OK JT, you've appealed to my vanity, so here goes:
"It seems that we all categorize our experiences as either good or bad."
Yes, this is what happens all the time, and this is the seed of how and why we fail to find fulfillment, happiness, and peace. What we fail to examine, because it never even occurs to us to do so, is this "me" who seems to be making these judgments. Our attention is so accustomed to being directed outward that it never even crosses our minds to direct it inward. One way of doing that is to ask, "What am I, really?" and then sincerely look for this "me" that we take ourselves to be. We assume without question that we are who we think we are, but this assumption only addresses the most superficial level of what we are. There is something more basic that lies beneath this assumption, and that is what every idea of "me" arises within, and that's consciousness itself.
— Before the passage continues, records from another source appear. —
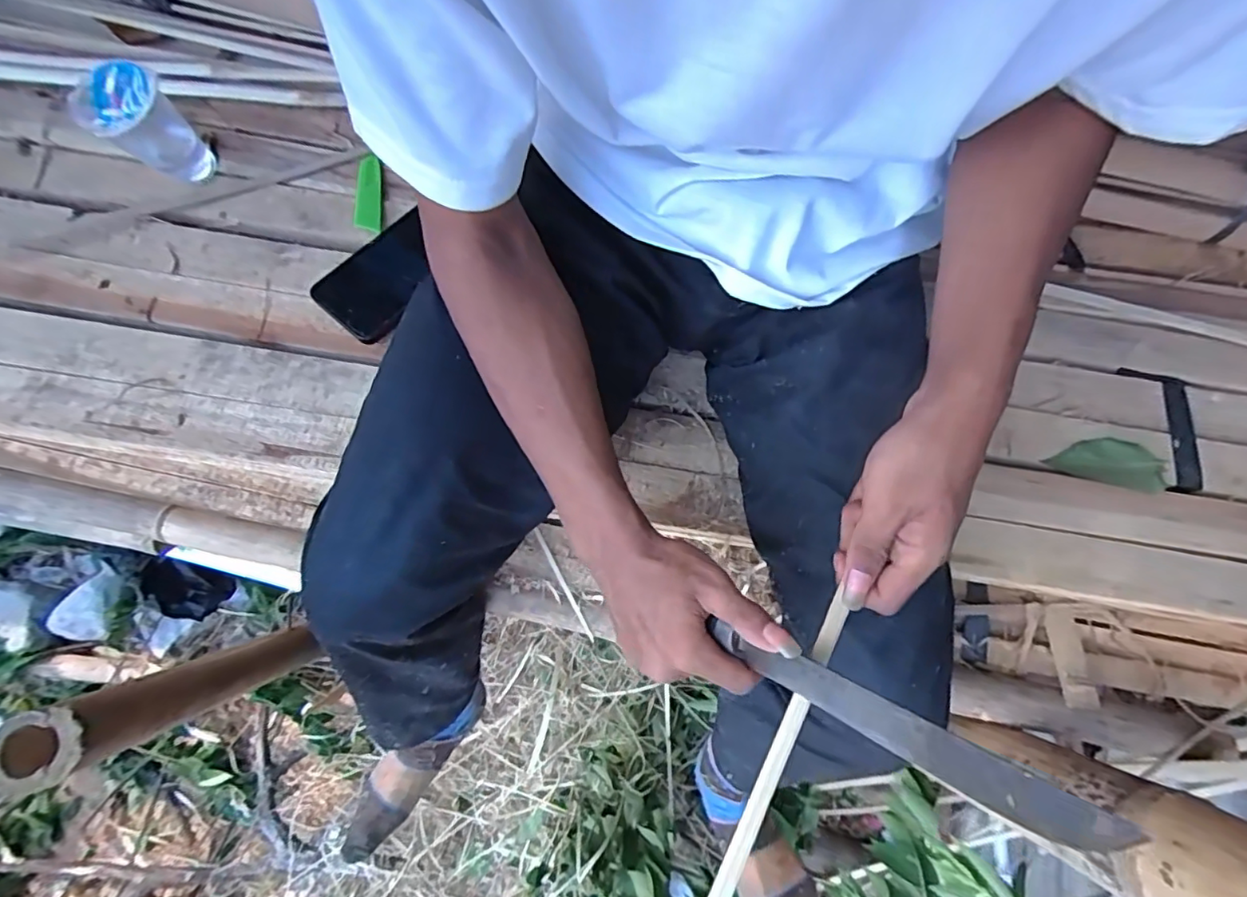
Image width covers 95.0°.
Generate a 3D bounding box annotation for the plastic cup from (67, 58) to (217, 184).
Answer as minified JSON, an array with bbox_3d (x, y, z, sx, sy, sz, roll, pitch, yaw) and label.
[{"bbox_3d":[-0.441,-0.295,0.539,0.070,0.104,0.069,-38,81,-9],"label":"plastic cup"}]

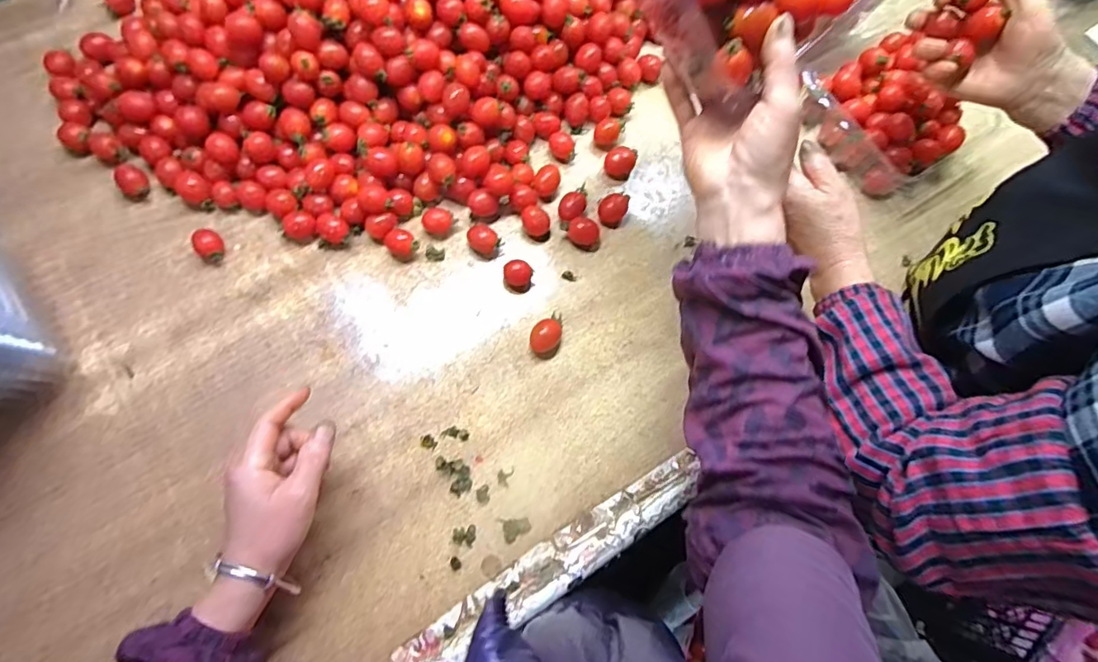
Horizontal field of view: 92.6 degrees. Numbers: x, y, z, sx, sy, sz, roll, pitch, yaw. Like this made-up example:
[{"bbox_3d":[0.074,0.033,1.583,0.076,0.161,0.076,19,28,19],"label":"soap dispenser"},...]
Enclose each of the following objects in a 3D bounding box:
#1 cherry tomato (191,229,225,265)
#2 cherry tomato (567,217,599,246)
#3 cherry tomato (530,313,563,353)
[{"bbox_3d":[-0.328,-0.083,0.506,0.027,0.021,0.026,39,74,8],"label":"cherry tomato"},{"bbox_3d":[0.036,-0.104,0.546,0.032,0.022,0.023,14,72,0],"label":"cherry tomato"},{"bbox_3d":[-0.001,0.003,0.513,0.026,0.019,0.042,37,73,8],"label":"cherry tomato"}]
Asking "What am I, really?" is a step in discovering one's true essence that lies beneath the ever changing images and ideas we have of "self". It is a step in redirecting awareness/consciousness back onto itself.
"Apparently we must strive to experience without judging the experience,"
This would seem so, but only on the surface of things. Nonjudgment is a defining feature of your true nature - you, what you really are, never ever judges anything. It literally can't. However, it is the conceptual self that hears about "not judging" and makes attempts at nonjudgment and usually fails miserably, and then condemns itself for its failure. Can you see the irony here? This is what egos (the sense of self) do all the time. They hear about this or that thing that they "should or should not do" and then goes out and tries to make it so, tries to reshape itself into someone else's idea of how things should be. And these ideas get cemented into place so that life becomes driven by unexamined assumptions. Or our ideas fail and we search for other ideas of how things/we should be - so we're either living by unconsious or unexamined assumptions, or are constantly striving and searching to be something or other.
But what if we live our life without ideas, without attempts to make things go this way or that? Doing this is a huge step, a step which usually shakes us up in every imaginable way, but it is a step which leads to true and lasting peace and happiness. By looking for this "me" we take ourselves to be we find what we really are, the pure and nonchanging consciousness in which every idea arises. It is a truly courageous step to take because in the end we have to abandon every idea we've ever held about "self" and "other".
"but I don't know a single human that does do that."
Yup, not too many of those. But this statement betrays yet another assumption: That we are simply humans. Our outer expression is that of "human", and this expression displays all of the flaws that we are familiar with. But to limit what we are to "human" is to miss the more fundamental truth: That we are human beings. It is this BEING that is to be investigated, and it is this BEING which holds the answers for all of that which we seek. We've heard the phrase "human being" countless times, but just what is this being anyway? This "being" is temporarily being expressed in "human" form and we are familiar with the "human" part; now it's time to refamiliarize ourselves with the "being" part.
"If all we do is experience life with no judgement then we would have harmony in ourselves, but it is painfully difficult to be around people."
Can you anticipate my response to this yet? What if what you thought yourself to be was different? Could you then find it easier to be around people? Different people react to the same situation in different ways BECAUSE OF THE WAY THEY THINK. Each person builds and sustains an image, an idea of who they think they are, and it is this mental image that resists or accepts what's happening around them. But what if they held no ideas of self at all? What would "you" be then? This is what Eckhart Tolle is pointing to, the discovery of what you really are beyond the images we carry around in our heads.
"Aside from being a hermit I don't understand how to achieve harmony and still live in this world. In other words how do I integrate the knowlege I have now gained from research into my everyday life."
The beauty of dis-covering or re-membering what you really are is that life takes care of itself. Without an ego entity sticking its nose in and trying to reshape or change what is unfolding before it, life simply flows unobstructed and with spontaneity. What you really are is pregnant with all possibilities, is intelligence itself - it does what needs to be done in the ever present moment of now. Living life free of ego reveals the wholeness of creation - that we are wholeness itself, never separate from anything.
The bottom line of "what to do now?" is to learn the "how" of not doing anything. More accurate is to say learn to recognize how your sense of self/ego attempts to have things its way; how ego resists what is. In the moment of recognizing egoic strategies of control a "space" opens up - there is the "seeing" of the ego trying to control events by consciousness itself. In other words, ego no longer is operating unconsciously and automatically, but is illuminated by consciousness/You. At this point a choice is presented: Allow the ego to drop away altogether, or to give control back to the ego. In the letting go of ego, freedom and peace follow.